::: SOURCE INFORMATION
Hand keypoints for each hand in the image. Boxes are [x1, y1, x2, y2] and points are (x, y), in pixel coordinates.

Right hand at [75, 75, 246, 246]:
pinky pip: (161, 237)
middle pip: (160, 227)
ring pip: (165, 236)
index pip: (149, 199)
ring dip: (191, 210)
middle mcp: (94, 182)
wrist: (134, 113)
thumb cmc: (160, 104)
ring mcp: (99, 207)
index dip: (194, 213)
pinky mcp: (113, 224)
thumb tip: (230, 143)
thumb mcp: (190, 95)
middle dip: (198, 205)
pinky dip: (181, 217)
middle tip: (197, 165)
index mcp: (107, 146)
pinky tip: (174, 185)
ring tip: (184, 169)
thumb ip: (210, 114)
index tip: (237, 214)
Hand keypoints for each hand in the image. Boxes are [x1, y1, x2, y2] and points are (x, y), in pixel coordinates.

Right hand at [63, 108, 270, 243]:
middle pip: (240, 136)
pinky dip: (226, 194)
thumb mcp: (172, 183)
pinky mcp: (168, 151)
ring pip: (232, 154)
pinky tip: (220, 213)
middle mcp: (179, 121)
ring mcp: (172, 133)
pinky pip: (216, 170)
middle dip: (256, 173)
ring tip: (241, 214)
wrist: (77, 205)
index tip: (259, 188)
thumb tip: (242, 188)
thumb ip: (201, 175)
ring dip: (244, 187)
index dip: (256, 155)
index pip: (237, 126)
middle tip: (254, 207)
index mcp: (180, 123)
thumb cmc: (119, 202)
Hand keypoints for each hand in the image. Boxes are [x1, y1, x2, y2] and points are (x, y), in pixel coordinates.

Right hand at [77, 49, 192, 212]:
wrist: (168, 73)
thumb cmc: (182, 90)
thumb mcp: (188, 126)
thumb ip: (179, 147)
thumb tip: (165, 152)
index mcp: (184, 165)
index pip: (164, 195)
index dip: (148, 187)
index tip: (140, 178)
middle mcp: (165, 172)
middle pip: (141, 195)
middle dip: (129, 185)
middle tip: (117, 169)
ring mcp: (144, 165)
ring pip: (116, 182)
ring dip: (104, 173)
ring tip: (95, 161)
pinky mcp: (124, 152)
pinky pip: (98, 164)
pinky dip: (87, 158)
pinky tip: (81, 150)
::::::
::: SOURCE INFORMATION
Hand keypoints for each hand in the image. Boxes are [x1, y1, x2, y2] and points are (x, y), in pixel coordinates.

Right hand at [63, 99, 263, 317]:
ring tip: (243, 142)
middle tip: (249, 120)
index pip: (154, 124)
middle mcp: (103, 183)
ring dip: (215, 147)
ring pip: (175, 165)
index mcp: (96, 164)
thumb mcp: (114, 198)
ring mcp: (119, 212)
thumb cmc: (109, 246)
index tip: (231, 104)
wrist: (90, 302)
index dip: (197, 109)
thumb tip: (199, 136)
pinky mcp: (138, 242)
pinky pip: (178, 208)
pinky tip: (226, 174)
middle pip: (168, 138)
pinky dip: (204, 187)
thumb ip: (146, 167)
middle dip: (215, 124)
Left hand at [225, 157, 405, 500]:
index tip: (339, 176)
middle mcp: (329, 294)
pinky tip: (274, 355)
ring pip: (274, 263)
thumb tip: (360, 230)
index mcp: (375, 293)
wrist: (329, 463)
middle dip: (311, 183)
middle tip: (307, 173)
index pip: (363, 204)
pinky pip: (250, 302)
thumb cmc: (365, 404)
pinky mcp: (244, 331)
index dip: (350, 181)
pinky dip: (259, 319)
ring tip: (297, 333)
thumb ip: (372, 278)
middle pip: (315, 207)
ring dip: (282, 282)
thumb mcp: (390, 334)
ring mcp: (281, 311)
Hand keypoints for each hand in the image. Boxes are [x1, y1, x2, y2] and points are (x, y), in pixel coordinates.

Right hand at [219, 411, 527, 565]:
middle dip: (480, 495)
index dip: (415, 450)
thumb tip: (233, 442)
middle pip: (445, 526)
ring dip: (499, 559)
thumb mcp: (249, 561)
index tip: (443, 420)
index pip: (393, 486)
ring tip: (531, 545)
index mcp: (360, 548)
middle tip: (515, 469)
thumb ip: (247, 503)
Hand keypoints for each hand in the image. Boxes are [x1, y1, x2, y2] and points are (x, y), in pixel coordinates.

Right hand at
::::::
::: SOURCE INFORMATION
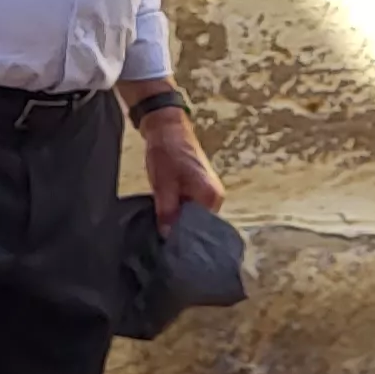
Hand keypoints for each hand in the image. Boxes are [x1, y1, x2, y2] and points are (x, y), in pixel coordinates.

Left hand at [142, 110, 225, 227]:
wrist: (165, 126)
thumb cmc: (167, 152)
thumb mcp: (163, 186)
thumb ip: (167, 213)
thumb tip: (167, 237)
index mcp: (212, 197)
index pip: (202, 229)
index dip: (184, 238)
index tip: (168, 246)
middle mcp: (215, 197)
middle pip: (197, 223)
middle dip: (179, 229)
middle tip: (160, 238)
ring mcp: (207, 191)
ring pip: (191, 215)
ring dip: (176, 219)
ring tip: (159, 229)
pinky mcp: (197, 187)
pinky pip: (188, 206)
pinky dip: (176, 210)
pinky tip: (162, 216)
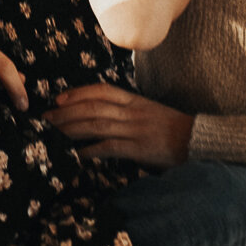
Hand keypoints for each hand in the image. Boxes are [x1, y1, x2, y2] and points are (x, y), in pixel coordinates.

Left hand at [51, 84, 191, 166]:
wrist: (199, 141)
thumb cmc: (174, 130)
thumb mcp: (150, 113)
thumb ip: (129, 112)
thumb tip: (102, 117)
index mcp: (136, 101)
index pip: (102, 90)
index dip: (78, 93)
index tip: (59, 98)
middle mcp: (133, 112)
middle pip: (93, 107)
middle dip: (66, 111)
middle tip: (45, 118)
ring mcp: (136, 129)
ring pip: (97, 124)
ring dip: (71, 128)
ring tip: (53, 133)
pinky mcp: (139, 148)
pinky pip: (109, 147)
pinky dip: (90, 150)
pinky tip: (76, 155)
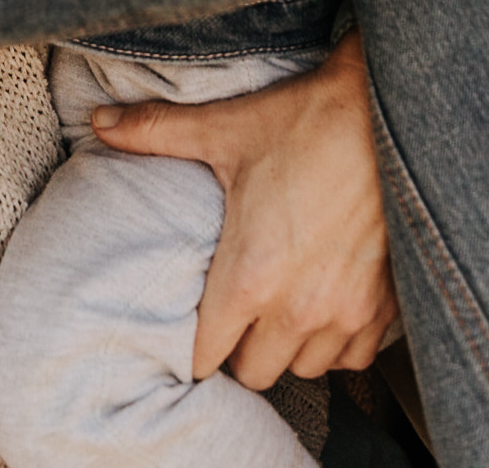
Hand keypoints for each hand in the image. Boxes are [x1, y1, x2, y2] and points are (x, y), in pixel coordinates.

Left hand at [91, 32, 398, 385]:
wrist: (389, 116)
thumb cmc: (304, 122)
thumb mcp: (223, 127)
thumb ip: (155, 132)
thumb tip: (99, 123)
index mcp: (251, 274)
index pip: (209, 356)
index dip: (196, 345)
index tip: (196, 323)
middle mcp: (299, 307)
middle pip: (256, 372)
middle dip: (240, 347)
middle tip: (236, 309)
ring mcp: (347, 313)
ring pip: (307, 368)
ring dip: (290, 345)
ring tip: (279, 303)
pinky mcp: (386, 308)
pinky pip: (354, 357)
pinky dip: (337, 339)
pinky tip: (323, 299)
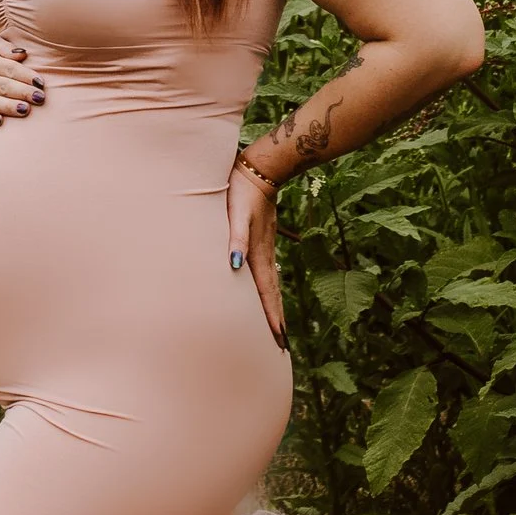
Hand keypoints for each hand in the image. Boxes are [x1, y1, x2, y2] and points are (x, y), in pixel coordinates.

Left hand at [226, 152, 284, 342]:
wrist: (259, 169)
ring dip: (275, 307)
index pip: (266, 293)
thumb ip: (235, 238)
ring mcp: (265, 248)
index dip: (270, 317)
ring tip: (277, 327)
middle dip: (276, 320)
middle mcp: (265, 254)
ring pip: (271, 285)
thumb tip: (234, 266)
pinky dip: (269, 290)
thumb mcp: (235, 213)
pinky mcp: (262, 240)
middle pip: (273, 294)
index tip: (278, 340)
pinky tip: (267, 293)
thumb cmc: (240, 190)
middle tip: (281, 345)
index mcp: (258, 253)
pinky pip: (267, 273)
::::::
In the data above, find the line with "index tip: (196, 323)" and the line with "pinky tip: (323, 299)". Retype both, plus every line between them, exactly.

● YOUR SOLUTION:
index tip: (196, 323)
middle mcp: (299, 307)
middle pip: (256, 372)
middle dip: (240, 347)
middle tip: (236, 309)
ring mcp: (347, 313)
ring pip: (307, 368)
ring dip: (290, 345)
ring tip: (279, 303)
pinky mcp: (386, 308)
pinky pip: (354, 357)
pinky dip: (337, 339)
pinky tip: (323, 299)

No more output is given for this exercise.